TASK STATEMENT – Given the material below, return only the lines starting at the line with "- lets us write" and ending at the line with "Wifi and mobile", exactly as they appear.

Content starts

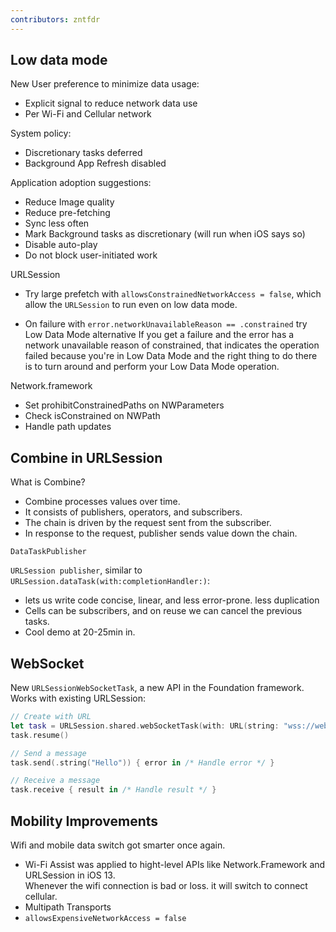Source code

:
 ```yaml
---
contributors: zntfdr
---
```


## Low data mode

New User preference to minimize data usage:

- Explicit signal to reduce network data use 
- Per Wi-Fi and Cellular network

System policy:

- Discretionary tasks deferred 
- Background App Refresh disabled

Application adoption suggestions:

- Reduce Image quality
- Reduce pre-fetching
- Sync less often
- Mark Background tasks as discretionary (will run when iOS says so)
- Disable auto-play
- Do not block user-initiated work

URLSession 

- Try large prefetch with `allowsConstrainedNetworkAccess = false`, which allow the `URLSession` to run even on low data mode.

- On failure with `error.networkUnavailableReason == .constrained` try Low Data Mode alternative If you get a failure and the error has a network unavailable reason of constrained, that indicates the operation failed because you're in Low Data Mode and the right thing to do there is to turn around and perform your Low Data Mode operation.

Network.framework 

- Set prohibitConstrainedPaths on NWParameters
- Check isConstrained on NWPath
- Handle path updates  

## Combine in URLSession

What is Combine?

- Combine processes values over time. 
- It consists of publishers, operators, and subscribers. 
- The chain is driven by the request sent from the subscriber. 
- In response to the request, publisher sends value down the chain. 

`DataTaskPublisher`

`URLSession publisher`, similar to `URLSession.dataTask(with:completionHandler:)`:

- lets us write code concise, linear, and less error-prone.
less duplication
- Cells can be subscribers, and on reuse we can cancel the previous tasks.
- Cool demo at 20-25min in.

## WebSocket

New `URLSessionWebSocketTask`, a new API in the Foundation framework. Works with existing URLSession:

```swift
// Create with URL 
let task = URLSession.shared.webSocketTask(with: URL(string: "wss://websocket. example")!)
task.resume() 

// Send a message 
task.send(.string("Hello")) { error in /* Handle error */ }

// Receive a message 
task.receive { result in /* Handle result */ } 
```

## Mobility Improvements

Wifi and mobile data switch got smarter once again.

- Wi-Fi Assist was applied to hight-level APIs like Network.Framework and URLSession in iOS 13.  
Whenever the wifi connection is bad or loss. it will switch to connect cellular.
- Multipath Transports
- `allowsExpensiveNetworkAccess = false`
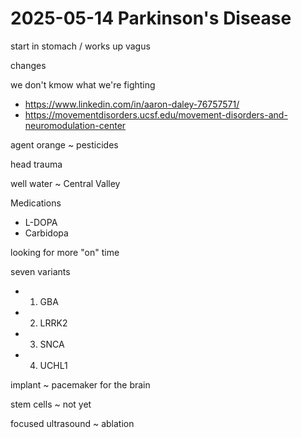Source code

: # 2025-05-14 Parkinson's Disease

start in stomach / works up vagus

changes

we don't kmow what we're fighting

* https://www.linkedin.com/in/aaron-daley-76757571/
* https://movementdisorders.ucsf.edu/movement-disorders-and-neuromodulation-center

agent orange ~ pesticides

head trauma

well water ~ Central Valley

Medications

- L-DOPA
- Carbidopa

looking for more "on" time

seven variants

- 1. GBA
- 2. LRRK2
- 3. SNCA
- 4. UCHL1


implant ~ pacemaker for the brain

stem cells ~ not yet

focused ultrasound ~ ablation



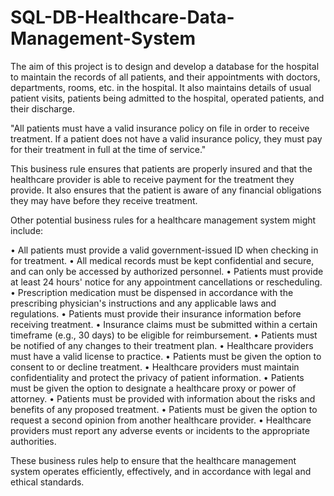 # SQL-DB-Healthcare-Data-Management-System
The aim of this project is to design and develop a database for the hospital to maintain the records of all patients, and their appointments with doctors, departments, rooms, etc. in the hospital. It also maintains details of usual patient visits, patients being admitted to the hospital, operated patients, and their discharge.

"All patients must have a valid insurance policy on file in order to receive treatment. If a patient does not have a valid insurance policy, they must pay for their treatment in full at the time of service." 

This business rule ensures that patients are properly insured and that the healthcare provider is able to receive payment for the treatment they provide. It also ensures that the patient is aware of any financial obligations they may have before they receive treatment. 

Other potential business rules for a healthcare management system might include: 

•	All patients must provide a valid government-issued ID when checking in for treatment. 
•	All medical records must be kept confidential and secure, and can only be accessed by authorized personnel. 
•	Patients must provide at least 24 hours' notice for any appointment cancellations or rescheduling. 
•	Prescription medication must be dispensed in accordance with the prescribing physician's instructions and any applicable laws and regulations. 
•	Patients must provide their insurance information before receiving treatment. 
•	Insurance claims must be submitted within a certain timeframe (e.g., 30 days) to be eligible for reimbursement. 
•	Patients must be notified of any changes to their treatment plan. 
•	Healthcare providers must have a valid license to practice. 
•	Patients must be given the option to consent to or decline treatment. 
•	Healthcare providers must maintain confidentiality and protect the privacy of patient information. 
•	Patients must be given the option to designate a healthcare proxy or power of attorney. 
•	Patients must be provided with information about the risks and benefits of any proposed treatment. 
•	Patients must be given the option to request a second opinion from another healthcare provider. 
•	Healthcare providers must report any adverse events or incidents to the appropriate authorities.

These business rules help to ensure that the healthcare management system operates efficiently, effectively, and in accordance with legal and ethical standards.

Content ends
Content starts

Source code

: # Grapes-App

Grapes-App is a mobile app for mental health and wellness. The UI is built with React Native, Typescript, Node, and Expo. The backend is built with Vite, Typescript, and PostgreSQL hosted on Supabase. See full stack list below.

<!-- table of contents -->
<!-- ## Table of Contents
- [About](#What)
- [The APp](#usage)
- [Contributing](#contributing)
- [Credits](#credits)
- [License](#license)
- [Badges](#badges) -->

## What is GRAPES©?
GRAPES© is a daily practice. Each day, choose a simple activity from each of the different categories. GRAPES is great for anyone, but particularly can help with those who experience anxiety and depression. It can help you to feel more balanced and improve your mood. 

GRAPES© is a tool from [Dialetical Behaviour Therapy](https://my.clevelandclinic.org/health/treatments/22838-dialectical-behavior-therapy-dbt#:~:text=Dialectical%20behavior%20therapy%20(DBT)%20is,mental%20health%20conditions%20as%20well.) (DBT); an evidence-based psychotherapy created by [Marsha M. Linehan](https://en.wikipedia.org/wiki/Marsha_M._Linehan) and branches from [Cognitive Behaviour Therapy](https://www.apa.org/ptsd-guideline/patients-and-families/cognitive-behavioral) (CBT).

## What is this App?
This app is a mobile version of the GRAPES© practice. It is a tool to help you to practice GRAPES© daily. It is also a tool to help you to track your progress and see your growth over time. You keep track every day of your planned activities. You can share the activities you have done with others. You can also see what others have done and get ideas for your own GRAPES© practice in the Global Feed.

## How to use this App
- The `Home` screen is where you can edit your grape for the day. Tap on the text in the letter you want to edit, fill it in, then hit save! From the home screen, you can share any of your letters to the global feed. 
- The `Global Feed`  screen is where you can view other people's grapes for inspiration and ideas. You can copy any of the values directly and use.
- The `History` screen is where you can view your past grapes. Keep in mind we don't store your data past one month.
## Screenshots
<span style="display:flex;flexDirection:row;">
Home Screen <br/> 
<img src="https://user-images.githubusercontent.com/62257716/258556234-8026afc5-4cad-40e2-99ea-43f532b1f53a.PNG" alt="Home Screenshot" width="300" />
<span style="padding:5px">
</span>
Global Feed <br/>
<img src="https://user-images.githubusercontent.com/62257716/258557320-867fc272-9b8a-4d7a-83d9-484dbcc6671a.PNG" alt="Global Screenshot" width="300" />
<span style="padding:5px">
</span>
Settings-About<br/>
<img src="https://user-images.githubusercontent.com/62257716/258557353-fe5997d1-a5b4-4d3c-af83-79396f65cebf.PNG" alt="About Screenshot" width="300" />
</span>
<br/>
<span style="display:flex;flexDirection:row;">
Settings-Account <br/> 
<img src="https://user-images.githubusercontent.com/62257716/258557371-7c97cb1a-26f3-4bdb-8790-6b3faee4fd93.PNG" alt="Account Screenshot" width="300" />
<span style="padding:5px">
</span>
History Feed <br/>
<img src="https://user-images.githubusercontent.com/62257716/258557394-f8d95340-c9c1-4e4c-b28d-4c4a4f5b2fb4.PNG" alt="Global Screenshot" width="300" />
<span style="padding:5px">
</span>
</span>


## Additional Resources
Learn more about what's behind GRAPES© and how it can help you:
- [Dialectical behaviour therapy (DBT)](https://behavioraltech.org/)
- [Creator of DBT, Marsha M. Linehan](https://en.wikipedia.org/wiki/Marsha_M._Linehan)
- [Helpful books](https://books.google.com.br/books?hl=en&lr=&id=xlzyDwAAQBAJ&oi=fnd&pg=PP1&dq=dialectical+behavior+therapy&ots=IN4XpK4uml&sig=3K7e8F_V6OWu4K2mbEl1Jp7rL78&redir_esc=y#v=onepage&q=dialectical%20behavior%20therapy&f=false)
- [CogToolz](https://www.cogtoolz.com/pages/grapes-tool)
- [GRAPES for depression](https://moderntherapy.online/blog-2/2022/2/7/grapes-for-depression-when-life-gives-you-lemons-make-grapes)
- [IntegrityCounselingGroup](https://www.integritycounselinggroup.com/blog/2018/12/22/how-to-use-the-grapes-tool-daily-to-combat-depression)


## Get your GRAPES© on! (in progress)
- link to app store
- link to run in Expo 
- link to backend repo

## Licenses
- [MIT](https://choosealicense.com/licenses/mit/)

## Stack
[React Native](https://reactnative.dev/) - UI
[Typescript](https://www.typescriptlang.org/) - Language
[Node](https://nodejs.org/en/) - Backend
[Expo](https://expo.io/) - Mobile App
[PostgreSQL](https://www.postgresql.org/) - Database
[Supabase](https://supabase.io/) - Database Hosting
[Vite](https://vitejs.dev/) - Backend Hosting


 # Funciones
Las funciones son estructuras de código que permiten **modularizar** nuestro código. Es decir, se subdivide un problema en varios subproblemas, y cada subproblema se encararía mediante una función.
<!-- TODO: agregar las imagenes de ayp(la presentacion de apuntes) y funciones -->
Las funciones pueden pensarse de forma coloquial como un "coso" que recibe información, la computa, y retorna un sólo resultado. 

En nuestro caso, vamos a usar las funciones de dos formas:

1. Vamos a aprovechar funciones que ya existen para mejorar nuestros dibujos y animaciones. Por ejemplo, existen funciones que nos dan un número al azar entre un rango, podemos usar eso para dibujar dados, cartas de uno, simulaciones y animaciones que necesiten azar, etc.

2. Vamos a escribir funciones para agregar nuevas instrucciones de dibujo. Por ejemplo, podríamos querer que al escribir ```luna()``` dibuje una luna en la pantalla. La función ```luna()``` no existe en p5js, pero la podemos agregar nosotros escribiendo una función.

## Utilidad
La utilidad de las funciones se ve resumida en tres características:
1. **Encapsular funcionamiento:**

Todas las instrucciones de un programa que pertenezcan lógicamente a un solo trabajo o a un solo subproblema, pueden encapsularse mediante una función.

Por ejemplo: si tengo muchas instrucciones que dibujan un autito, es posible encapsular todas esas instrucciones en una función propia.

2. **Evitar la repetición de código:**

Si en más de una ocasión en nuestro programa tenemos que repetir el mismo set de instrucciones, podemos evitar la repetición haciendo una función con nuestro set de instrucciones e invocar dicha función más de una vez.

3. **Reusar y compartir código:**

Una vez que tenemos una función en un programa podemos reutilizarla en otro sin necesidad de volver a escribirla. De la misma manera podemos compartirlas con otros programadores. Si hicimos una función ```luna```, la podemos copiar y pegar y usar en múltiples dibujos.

Content ends

RESPONSE TO THIS TASK –
- lets us write code concise, linear, and less error-prone.
less duplication
- Cells can be subscribers, and on reuse we can cancel the previous tasks.
- Cool demo at 20-25min in.

## WebSocket

New `URLSessionWebSocketTask`, a new API in the Foundation framework. Works with existing URLSession:

```swift
// Create with URL 
let task = URLSession.shared.webSocketTask(with: URL(string: "wss://websocket. example")!)
task.resume() 

// Send a message 
task.send(.string("Hello")) { error in /* Handle error */ }

// Receive a message 
task.receive { result in /* Handle result */ } 
```

## Mobility Improvements

Wifi and mobile data switch got smarter once again.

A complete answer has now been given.